Haiti’s elderly earthquake victims struggle to survive with little help

BY LAURA FIGUEROA

lfigueroa@MiamiHerald.com

PORT-AU-PRINCE — Flies swarmed around Christiane Carystil’s inflamed leg, yet despite her moans for help, there wasn’t much the 87-year-old could do to get anyone’s attention.

Even outside the crumbled remains of the Asile Communale — the city’s main senior nursing home — personal attention is hard to come by for many elderly trying to survive in a post-earthquake society.

“The needs are many, but the people are few,” said Andree Devilas, one of the workers at the nursing home.

Haiti’s elderly have had to make do with aid efforts primarily geared toward children and adults. Elders without teeth must try to eat hard protein biscuits distributed by United Nations relief workers or whole-grain cereals that their bodies no longer digest properly. “In the rush to distribute help as quickly as possible, these details can sadly get lost,” said Cynthia Powell, spokeswoman for HelpAge, an international group that provides aid to seniors throughout the world.

Since arriving in Haiti shortly after the Jan. 12 earthquake, HelpAge has taken over much of the day-to-day duties at the Asile Communale and continues to mobilize efforts to assist seniors living in tent cities throughout Port-au-Prince, Petit Goave and Léogne.

The group has provided financial support to eight church-run nursing homes that oversee 400 seniors, and has set up protective areas at certain camps to cluster together seniors needing attention. They have also launched a radio campaign urging families not to forsake their elder relatives.

Still, HelpAge workers are concerned that in a country where need is so widespread, the elderly continue to be overlooked.

“There have been reported incidents of abandonment of older people in camps,” said Rosaleen Cunningham, spokeswoman for HelpAge. “Concerns have also been raised of older people being at increased risk and unable to protect their belongings and themselves.”

At Asile Communal, Clairevana Desbrosses, 87, holds onto an amber bottle half filled with medicine to ease the shooting pains she’s been feeling in her abdomen. With medicine in short supply, she fears that someone might take the bottle when she’s not paying attention.

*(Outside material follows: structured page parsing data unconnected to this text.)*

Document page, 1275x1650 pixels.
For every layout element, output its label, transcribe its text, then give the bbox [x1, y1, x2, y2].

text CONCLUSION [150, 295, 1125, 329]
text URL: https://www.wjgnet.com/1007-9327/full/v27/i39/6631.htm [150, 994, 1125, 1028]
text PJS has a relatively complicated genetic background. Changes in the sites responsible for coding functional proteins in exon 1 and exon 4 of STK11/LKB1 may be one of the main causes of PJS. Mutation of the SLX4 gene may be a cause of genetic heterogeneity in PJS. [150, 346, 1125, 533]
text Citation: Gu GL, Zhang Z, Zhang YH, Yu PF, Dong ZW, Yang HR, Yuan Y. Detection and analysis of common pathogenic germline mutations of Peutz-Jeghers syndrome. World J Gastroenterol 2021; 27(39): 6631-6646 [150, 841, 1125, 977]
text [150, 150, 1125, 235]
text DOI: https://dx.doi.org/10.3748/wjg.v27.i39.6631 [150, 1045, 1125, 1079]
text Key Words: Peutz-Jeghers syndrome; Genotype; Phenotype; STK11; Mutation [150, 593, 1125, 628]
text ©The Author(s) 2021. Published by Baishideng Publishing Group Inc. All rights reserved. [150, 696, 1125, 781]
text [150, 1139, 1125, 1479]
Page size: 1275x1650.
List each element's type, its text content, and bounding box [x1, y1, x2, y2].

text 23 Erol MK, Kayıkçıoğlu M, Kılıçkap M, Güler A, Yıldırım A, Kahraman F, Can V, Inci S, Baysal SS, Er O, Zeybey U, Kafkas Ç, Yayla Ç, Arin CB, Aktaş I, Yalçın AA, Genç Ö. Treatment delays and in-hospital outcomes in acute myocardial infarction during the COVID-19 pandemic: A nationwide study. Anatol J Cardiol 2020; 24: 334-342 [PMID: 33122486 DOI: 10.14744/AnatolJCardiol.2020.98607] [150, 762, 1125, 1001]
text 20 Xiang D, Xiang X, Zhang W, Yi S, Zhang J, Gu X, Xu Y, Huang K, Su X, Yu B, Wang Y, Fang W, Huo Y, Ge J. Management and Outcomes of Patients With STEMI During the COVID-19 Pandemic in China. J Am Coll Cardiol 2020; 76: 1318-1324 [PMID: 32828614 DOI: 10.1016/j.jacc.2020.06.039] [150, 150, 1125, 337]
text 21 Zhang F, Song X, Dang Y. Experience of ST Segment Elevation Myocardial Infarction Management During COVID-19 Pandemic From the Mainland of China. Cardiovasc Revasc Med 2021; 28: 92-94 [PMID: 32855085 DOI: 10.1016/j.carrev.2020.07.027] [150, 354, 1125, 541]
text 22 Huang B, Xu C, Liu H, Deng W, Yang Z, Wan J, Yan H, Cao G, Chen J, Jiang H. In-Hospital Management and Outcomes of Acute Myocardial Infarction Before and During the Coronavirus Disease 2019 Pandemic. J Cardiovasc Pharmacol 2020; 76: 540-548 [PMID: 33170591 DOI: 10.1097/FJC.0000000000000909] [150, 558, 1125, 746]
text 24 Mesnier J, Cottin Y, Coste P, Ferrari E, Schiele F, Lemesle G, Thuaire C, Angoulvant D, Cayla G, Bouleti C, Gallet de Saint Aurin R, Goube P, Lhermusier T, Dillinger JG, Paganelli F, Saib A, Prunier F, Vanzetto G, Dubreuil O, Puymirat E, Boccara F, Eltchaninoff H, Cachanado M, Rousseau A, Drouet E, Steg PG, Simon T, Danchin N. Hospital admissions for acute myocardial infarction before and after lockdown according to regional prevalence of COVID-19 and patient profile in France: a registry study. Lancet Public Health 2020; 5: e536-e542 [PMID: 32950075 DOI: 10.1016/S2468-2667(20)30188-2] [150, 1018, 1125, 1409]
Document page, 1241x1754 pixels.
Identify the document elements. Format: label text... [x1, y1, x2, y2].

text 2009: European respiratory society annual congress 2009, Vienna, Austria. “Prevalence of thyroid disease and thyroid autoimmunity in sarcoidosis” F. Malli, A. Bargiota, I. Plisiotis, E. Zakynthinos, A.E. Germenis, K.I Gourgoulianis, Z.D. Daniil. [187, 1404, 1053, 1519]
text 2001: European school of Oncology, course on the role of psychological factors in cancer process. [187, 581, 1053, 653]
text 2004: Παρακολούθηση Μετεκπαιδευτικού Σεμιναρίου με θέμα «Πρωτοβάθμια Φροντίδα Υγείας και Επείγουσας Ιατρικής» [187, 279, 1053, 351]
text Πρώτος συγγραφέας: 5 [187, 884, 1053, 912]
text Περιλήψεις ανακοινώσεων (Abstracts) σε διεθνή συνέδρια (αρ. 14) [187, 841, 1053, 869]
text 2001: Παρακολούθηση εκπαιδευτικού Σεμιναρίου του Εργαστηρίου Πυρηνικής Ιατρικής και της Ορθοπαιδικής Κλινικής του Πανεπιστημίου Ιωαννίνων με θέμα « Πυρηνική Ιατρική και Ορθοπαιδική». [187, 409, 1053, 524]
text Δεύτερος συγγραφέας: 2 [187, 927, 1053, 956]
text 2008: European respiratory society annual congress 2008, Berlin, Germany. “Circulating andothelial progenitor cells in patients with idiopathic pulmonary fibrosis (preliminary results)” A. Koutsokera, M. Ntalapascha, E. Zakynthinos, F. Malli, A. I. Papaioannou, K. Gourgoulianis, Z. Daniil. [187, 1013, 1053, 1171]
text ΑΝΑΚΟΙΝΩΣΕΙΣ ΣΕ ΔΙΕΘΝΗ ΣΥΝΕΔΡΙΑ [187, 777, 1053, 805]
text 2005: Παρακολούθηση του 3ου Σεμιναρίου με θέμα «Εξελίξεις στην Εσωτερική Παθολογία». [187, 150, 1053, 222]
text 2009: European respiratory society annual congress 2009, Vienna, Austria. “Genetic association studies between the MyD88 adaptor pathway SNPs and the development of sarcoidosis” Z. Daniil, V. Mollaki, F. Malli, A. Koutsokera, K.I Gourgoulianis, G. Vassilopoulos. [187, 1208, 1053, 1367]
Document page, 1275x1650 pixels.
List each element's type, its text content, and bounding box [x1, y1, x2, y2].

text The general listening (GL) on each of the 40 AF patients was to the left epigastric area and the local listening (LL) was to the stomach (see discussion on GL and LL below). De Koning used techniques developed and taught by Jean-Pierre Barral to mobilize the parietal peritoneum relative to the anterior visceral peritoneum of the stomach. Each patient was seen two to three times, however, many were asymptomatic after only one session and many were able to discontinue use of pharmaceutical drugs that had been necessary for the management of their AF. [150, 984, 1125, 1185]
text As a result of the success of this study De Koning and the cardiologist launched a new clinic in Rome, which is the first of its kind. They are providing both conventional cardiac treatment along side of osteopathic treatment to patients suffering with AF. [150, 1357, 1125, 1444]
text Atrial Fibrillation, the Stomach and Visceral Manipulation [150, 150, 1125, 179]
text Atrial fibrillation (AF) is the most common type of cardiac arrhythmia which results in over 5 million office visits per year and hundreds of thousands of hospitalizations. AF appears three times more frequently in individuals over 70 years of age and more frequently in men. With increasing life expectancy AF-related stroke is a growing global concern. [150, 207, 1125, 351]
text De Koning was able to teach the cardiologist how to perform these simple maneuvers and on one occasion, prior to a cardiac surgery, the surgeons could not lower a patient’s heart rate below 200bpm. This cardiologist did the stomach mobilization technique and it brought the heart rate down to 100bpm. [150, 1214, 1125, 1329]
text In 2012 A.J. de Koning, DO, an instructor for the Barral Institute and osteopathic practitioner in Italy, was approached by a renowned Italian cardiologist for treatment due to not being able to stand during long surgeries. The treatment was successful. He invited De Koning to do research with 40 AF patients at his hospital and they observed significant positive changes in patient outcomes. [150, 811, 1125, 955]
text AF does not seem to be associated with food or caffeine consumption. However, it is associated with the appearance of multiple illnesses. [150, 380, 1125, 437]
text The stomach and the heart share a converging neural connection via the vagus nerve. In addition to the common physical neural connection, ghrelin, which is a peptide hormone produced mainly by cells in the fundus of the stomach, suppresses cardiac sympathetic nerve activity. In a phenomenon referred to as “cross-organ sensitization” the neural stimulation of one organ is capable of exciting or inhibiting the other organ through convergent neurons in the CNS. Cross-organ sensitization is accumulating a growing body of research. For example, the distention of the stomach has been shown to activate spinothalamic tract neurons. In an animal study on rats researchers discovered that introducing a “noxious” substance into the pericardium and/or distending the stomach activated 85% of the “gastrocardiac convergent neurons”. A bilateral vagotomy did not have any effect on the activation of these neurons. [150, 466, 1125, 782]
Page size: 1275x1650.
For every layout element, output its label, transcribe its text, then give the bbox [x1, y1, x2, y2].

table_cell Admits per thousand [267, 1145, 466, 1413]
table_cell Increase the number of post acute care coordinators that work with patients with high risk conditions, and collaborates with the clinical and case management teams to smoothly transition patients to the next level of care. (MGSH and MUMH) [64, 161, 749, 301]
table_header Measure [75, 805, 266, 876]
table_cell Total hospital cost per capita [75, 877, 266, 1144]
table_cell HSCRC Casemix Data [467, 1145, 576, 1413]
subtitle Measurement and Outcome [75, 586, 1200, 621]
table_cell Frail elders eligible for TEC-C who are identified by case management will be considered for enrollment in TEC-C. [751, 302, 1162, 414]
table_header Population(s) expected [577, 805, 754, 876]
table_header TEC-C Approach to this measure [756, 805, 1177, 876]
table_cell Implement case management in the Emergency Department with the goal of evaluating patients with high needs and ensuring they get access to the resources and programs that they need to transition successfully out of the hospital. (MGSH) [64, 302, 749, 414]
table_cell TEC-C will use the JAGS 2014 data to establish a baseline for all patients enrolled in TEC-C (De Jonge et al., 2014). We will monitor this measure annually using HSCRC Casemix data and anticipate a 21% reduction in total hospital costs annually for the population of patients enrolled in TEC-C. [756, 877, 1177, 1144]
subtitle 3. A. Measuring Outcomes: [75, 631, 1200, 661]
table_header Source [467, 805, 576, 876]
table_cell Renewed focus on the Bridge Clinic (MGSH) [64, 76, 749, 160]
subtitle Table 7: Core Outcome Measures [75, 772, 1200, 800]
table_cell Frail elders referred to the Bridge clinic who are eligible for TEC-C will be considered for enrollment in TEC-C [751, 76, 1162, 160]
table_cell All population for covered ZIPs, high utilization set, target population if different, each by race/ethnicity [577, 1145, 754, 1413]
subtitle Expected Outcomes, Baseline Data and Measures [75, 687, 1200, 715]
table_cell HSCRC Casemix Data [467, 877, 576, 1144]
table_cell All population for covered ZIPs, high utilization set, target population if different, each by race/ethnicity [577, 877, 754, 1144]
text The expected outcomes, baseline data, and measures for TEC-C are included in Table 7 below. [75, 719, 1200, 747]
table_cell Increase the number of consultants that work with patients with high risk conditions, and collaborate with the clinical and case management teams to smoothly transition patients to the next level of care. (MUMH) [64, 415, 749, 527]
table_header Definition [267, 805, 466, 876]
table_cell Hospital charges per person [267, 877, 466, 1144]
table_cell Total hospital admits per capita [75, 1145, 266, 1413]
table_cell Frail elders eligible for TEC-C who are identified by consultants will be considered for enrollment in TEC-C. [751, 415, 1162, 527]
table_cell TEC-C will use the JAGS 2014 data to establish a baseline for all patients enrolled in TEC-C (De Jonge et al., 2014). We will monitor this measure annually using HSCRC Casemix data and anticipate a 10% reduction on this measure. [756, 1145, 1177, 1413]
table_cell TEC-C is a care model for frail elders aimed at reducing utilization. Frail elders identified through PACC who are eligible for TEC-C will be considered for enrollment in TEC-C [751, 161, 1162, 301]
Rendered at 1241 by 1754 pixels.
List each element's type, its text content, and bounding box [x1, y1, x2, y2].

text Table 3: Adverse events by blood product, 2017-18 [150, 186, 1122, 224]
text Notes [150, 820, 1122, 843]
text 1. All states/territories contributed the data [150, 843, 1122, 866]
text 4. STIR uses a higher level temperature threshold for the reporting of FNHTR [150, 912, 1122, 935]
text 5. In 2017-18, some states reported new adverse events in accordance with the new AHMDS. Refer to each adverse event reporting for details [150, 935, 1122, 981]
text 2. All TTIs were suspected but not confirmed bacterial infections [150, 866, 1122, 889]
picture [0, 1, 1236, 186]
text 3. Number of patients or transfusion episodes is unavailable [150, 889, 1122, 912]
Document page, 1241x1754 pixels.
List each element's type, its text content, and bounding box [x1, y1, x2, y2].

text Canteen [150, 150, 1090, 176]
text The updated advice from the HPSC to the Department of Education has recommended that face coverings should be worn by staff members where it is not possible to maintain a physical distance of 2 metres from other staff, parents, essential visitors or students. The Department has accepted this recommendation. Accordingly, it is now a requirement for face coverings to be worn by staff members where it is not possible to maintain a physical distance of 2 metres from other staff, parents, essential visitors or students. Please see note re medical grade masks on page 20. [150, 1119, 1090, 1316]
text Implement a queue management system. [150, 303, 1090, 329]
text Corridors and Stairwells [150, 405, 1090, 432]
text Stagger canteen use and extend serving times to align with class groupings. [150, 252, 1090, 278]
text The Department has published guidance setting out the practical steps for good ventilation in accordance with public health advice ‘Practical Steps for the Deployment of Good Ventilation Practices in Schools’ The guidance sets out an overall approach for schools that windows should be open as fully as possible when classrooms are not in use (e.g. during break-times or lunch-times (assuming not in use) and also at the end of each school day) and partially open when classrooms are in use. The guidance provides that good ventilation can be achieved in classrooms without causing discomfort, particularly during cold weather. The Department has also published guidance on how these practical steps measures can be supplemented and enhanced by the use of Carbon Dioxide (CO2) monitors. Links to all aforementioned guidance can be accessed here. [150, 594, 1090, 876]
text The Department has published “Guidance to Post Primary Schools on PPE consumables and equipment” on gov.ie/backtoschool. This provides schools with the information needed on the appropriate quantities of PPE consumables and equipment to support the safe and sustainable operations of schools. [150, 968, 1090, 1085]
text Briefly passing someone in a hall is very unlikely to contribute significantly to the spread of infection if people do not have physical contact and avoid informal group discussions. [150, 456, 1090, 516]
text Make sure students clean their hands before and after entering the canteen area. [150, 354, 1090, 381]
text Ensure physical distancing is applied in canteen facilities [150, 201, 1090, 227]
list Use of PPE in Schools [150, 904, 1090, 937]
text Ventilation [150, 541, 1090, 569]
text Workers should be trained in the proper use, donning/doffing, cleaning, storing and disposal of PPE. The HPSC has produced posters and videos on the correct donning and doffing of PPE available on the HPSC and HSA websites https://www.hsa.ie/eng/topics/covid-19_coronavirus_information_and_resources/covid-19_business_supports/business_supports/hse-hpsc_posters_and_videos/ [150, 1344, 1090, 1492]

“I am not OK,” she shouts repeatedly.

She is one of the nursing home’s 42 residents forced outdoors when one of two main dormitories crumbled. The residents, several over 90, share living space with the nearly 100 families who have set up camp on the nursing home’s sprawling lawn.

Children play games around the muddied lawn, running past the line of naked elders who are being bathed by nursing attendants using buckets of cold water.

Early on, HelpAge paid for men to serve as security guards, after several residents complained that “gang members” were going into their tents and stealing what little food they had.

“The best option for the residents would be relocation as soon as possible,” Cunningham said, “but the mayor has not agreed with any plans put forward.”

For now, HelpAge has contracted a doctor to provide ongoing medical care at the home, and is working on converting the first floor of a clinic into a geriatric care space with room for 25 beds.

While the seniors living at nursing homes have workers looking after them, there are thousands of elderly residents trying to survive in the sprawling tent encampments. Nearly 200,000 people over age 60 are now homeless, according to figures collected by HelpAge.

Many elders rely on the generosity of neighbors or the hustle of children and grandchildren trying to secure them food and medical attention.

“Sometimes my neighbors will give me some kernels of corn,” Dilianne Charles, 90, said from inside her tent at the Sainte Thérese Park in Pétionville.

While children run about the encampments playing jump rope and soccer, many elderly, like Charles, say they seldom leave their tents.

“At my age, its hard to stay in the sun,” Charles said. “What else can I do? There’s nothing else I can do, but sit here and not waste my energy. . . . I keep telling myself I am alive for a reason.”

Frézelia Cetoute, 109, was one of the oldest residents of the Sainte Thérese Park encampment. She has since moved back home, one of the fortunate few whose homes were deemed sturdy enough to live in.

Still, while living in the tent city, Cetoute tried to stay alert to her surroundings, despite being blind.

“Hearing the children play makes me happy,” Cetoute said one day while still living in the tent city. “It lets me know there is life.”

Cetoute lived in a makeshift tent constructed from gray tarps and floral patterned sheets with her 66-year-old daughter, her 17-year-old granddaughter and two nieces, 8 and 9.

With the help of money sent by relatives in Miami and New York, the three generations of women lived off soft foods that are easy for Cetoute to eat, such as potatoes and bananas.

Cetoute often grew restless not being able to walk around the crowded park. So she spent most of her days clutching black rosary beads, praying from a lawn chair that was also her bed.

“I’m just waiting,” Cetoute said. “If I can survive this earthquake, who knows what else I can survive?”